Gegenüber dem Treppeneingang, unter einer Skulpturengruppe genau auf der Westseite des 1875 von Fürst Karl Egon III. errichteten Rondells, ist eine steinerne Tafel mit einem gemeißelten Relief des Wortes »DONAUQUELLE« angebracht. Auf der Südseite befindet sich eine Tafel mit der Inschrift »Über dem Meere 678 Meter« und am nördlichsten Punkt eine weitere, auf der »Bis zum Meere 2840 Kilometer« zu lesen ist.
»Über der Donauquelle wacht die ›Mutter Baar‹ in einer 1896 durch Adolf Heer geschaffenen Skulpturengruppe. Sie weist ihrer Tochter, der Jungen Donau, den Weg in Richtung Osten.«
Quelle: Website der Stadt Donaueschingen
Und eine dieser Steintafeln ist es, die ich von meinem herbstlichen Ausflug heute als typographisches Fundstück mitbringe. Die kantigen, schmalen Lettern erinnern auf den ersten Blick an etliche bis heute populäre Schriftarten, wie etwa die »Compacta« (Fred Lambert, jedoch erst deutlich später [1963] erschienen bei ITC/Letraset) oder »Edel Grotesk«/»Wagner Grotesk« (Johannes Wagner, 1914 bei Wagner & Schmidt), eine Variante letzterer ist die »Aurora«. Bei näherem Hinsehen jedoch fallen einige Details ins Auge, die auf eigens gestaltete Buchstabenformen hindeuten – so etwa bei der hier abgebildeten Tafel die als z gespiegelte Form des s, das u ohne Endstrich unten rechts (abweichend zu m und r oben links) oder der etwas aus dem formalen Rahmen fallende, hakenförmige untere Abschluss des t. Vermutlich war der Bildhauer Franz Xaver Reich, der die dekorativen Ornamente rund um die Quelle schuf, auch verantwortlich für die Anfertigung der Inschriften.

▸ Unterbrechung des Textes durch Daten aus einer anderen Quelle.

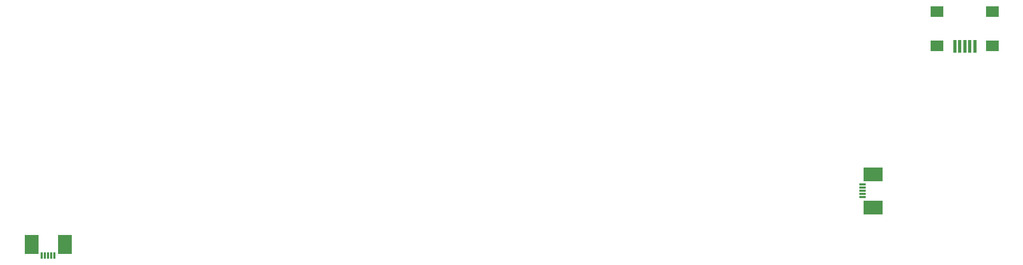
<source format=gbr>
G04 #@! TF.GenerationSoftware,KiCad,Pcbnew,(5.1.5)-2*
G04 #@! TF.CreationDate,2020-09-18T11:59:30-06:00*
G04 #@! TF.ProjectId,Pi-A3-Game-Console,50692d41-332d-4476-916d-652d436f6e73,rev?*
G04 #@! TF.SameCoordinates,Original*
G04 #@! TF.FileFunction,Paste,Top*
G04 #@! TF.FilePolarity,Positive*
%FSLAX46Y46*%
G04 Gerber Fmt 4.6, Leading zero omitted, Abs format (unit mm)*
G04 Created by KiCad (PCBNEW (5.1.5)-2) date 2020-09-18 11:59:30*
%MOMM*%
%LPD*%
G04 APERTURE LIST*
%ADD10R,3.100000X2.300000*%
%ADD11R,1.100000X0.300000*%
%ADD12R,2.300000X3.100000*%
%ADD13R,0.300000X1.100000*%
%ADD14R,2.000000X1.700000*%
%ADD15R,0.500000X2.000000*%
G04 APERTURE END LIST*
D10*
X185350000Y-82330000D03*
X185350000Y-87670000D03*
D11*
X183650000Y-84000000D03*
X183650000Y-84500000D03*
X183650000Y-85000000D03*
X183650000Y-85500000D03*
X183650000Y-86000000D03*
D12*
X50330000Y-93650000D03*
X55670000Y-93650000D03*
D13*
X52000000Y-95350000D03*
X52500000Y-95350000D03*
X53000000Y-95350000D03*
X53500000Y-95350000D03*
X54000000Y-95350000D03*
D14*
X195575000Y-56205000D03*
X195575000Y-61655000D03*
X204475000Y-56205000D03*
X204475000Y-61655000D03*
D15*
X198425000Y-61755000D03*
X199225000Y-61755000D03*
X200025000Y-61755000D03*
X200825000Y-61755000D03*
X201625000Y-61755000D03*
M02*

</source>
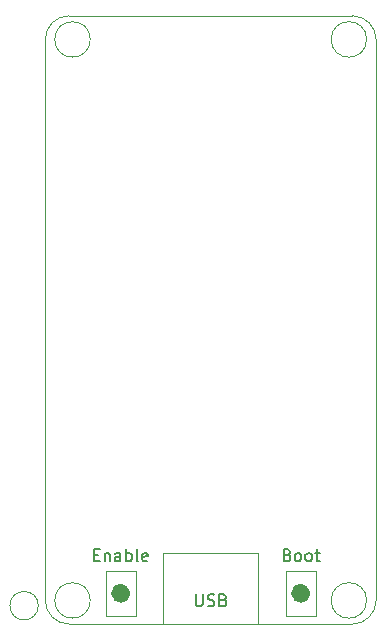
<source format=gbr>
%TF.GenerationSoftware,KiCad,Pcbnew,(5.1.9-0-10_14)*%
%TF.CreationDate,2021-05-04T15:56:22-07:00*%
%TF.ProjectId,fm-streamer,666d2d73-7472-4656-916d-65722e6b6963,rev?*%
%TF.SameCoordinates,Original*%
%TF.FileFunction,Legend,Top*%
%TF.FilePolarity,Positive*%
%FSLAX46Y46*%
G04 Gerber Fmt 4.6, Leading zero omitted, Abs format (unit mm)*
G04 Created by KiCad (PCBNEW (5.1.9-0-10_14)) date 2021-05-04 15:56:22*
%MOMM*%
%LPD*%
G01*
G04 APERTURE LIST*
%ADD10C,0.120000*%
%ADD11C,1.000000*%
%ADD12C,0.150000*%
G04 APERTURE END LIST*
D10*
%TO.C,U1*%
X119500000Y-70460000D02*
G75*
G03*
X119500000Y-70460000I-1500000J0D01*
G01*
X142900000Y-70460000D02*
G75*
G03*
X142900000Y-70460000I-1500000J0D01*
G01*
X143700000Y-117960000D02*
X143700000Y-70460000D01*
X115700000Y-70460000D02*
X115700000Y-117960000D01*
X117700000Y-119960000D02*
X141700000Y-119960000D01*
X117700000Y-68460000D02*
X141700000Y-68460000D01*
X119500000Y-117960000D02*
G75*
G03*
X119500000Y-117960000I-1500000J0D01*
G01*
X142900000Y-117960000D02*
G75*
G03*
X142900000Y-117960000I-1500000J0D01*
G01*
X125700000Y-113960000D02*
X125700000Y-119960000D01*
X133700000Y-113960000D02*
X133700000Y-119960000D01*
X125700000Y-113960000D02*
X133700000Y-113960000D01*
X136050000Y-115450000D02*
X138590000Y-115450000D01*
X138590000Y-115450000D02*
X138590000Y-119260000D01*
X138590000Y-119260000D02*
X136050000Y-119260000D01*
X136050000Y-119260000D02*
X136050000Y-115450000D01*
X123350000Y-119260000D02*
X120810000Y-119260000D01*
X120810000Y-119260000D02*
X120810000Y-115450000D01*
X120810000Y-115450000D02*
X123350000Y-115450000D01*
X123350000Y-115450000D02*
X123350000Y-119260000D01*
D11*
X122380000Y-117355000D02*
G75*
G03*
X122380000Y-117355000I-300000J0D01*
G01*
X137620000Y-117355000D02*
G75*
G03*
X137620000Y-117355000I-300000J0D01*
G01*
D10*
X143700000Y-117960000D02*
G75*
G02*
X141700000Y-119960000I-2000000J0D01*
G01*
X117700000Y-119960000D02*
G75*
G02*
X115700000Y-117960000I0J2000000D01*
G01*
X115700000Y-70460000D02*
G75*
G02*
X117700000Y-68460000I2000000J0D01*
G01*
X141700000Y-68460000D02*
G75*
G02*
X143700000Y-70460000I0J-2000000D01*
G01*
%TO.C,TP1*%
X115100000Y-118400000D02*
G75*
G03*
X115100000Y-118400000I-1200000J0D01*
G01*
%TO.C,U1*%
D12*
X119818095Y-114108571D02*
X120151428Y-114108571D01*
X120294285Y-114632380D02*
X119818095Y-114632380D01*
X119818095Y-113632380D01*
X120294285Y-113632380D01*
X120722857Y-113965714D02*
X120722857Y-114632380D01*
X120722857Y-114060952D02*
X120770476Y-114013333D01*
X120865714Y-113965714D01*
X121008571Y-113965714D01*
X121103809Y-114013333D01*
X121151428Y-114108571D01*
X121151428Y-114632380D01*
X122056190Y-114632380D02*
X122056190Y-114108571D01*
X122008571Y-114013333D01*
X121913333Y-113965714D01*
X121722857Y-113965714D01*
X121627619Y-114013333D01*
X122056190Y-114584761D02*
X121960952Y-114632380D01*
X121722857Y-114632380D01*
X121627619Y-114584761D01*
X121580000Y-114489523D01*
X121580000Y-114394285D01*
X121627619Y-114299047D01*
X121722857Y-114251428D01*
X121960952Y-114251428D01*
X122056190Y-114203809D01*
X122532380Y-114632380D02*
X122532380Y-113632380D01*
X122532380Y-114013333D02*
X122627619Y-113965714D01*
X122818095Y-113965714D01*
X122913333Y-114013333D01*
X122960952Y-114060952D01*
X123008571Y-114156190D01*
X123008571Y-114441904D01*
X122960952Y-114537142D01*
X122913333Y-114584761D01*
X122818095Y-114632380D01*
X122627619Y-114632380D01*
X122532380Y-114584761D01*
X123580000Y-114632380D02*
X123484761Y-114584761D01*
X123437142Y-114489523D01*
X123437142Y-113632380D01*
X124341904Y-114584761D02*
X124246666Y-114632380D01*
X124056190Y-114632380D01*
X123960952Y-114584761D01*
X123913333Y-114489523D01*
X123913333Y-114108571D01*
X123960952Y-114013333D01*
X124056190Y-113965714D01*
X124246666Y-113965714D01*
X124341904Y-114013333D01*
X124389523Y-114108571D01*
X124389523Y-114203809D01*
X123913333Y-114299047D01*
X136200952Y-114108571D02*
X136343809Y-114156190D01*
X136391428Y-114203809D01*
X136439047Y-114299047D01*
X136439047Y-114441904D01*
X136391428Y-114537142D01*
X136343809Y-114584761D01*
X136248571Y-114632380D01*
X135867619Y-114632380D01*
X135867619Y-113632380D01*
X136200952Y-113632380D01*
X136296190Y-113680000D01*
X136343809Y-113727619D01*
X136391428Y-113822857D01*
X136391428Y-113918095D01*
X136343809Y-114013333D01*
X136296190Y-114060952D01*
X136200952Y-114108571D01*
X135867619Y-114108571D01*
X137010476Y-114632380D02*
X136915238Y-114584761D01*
X136867619Y-114537142D01*
X136820000Y-114441904D01*
X136820000Y-114156190D01*
X136867619Y-114060952D01*
X136915238Y-114013333D01*
X137010476Y-113965714D01*
X137153333Y-113965714D01*
X137248571Y-114013333D01*
X137296190Y-114060952D01*
X137343809Y-114156190D01*
X137343809Y-114441904D01*
X137296190Y-114537142D01*
X137248571Y-114584761D01*
X137153333Y-114632380D01*
X137010476Y-114632380D01*
X137915238Y-114632380D02*
X137820000Y-114584761D01*
X137772380Y-114537142D01*
X137724761Y-114441904D01*
X137724761Y-114156190D01*
X137772380Y-114060952D01*
X137820000Y-114013333D01*
X137915238Y-113965714D01*
X138058095Y-113965714D01*
X138153333Y-114013333D01*
X138200952Y-114060952D01*
X138248571Y-114156190D01*
X138248571Y-114441904D01*
X138200952Y-114537142D01*
X138153333Y-114584761D01*
X138058095Y-114632380D01*
X137915238Y-114632380D01*
X138534285Y-113965714D02*
X138915238Y-113965714D01*
X138677142Y-113632380D02*
X138677142Y-114489523D01*
X138724761Y-114584761D01*
X138820000Y-114632380D01*
X138915238Y-114632380D01*
X128438095Y-117442380D02*
X128438095Y-118251904D01*
X128485714Y-118347142D01*
X128533333Y-118394761D01*
X128628571Y-118442380D01*
X128819047Y-118442380D01*
X128914285Y-118394761D01*
X128961904Y-118347142D01*
X129009523Y-118251904D01*
X129009523Y-117442380D01*
X129438095Y-118394761D02*
X129580952Y-118442380D01*
X129819047Y-118442380D01*
X129914285Y-118394761D01*
X129961904Y-118347142D01*
X130009523Y-118251904D01*
X130009523Y-118156666D01*
X129961904Y-118061428D01*
X129914285Y-118013809D01*
X129819047Y-117966190D01*
X129628571Y-117918571D01*
X129533333Y-117870952D01*
X129485714Y-117823333D01*
X129438095Y-117728095D01*
X129438095Y-117632857D01*
X129485714Y-117537619D01*
X129533333Y-117490000D01*
X129628571Y-117442380D01*
X129866666Y-117442380D01*
X130009523Y-117490000D01*
X130771428Y-117918571D02*
X130914285Y-117966190D01*
X130961904Y-118013809D01*
X131009523Y-118109047D01*
X131009523Y-118251904D01*
X130961904Y-118347142D01*
X130914285Y-118394761D01*
X130819047Y-118442380D01*
X130438095Y-118442380D01*
X130438095Y-117442380D01*
X130771428Y-117442380D01*
X130866666Y-117490000D01*
X130914285Y-117537619D01*
X130961904Y-117632857D01*
X130961904Y-117728095D01*
X130914285Y-117823333D01*
X130866666Y-117870952D01*
X130771428Y-117918571D01*
X130438095Y-117918571D01*
%TD*%
M02*

</source>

Ich mag auch das – gewiss zur damaligen Zeit übliche – e am Ende des »Meere«. Ich finde, das Wort klingt dadurch irgendwie sehnsuchtsvoller, grenzenloser und abenteuerlicher, als wenn es, wie heute, schon mit dem r endete. Und es weckt in mir gleich schon wieder Lust auf die nächste Reise.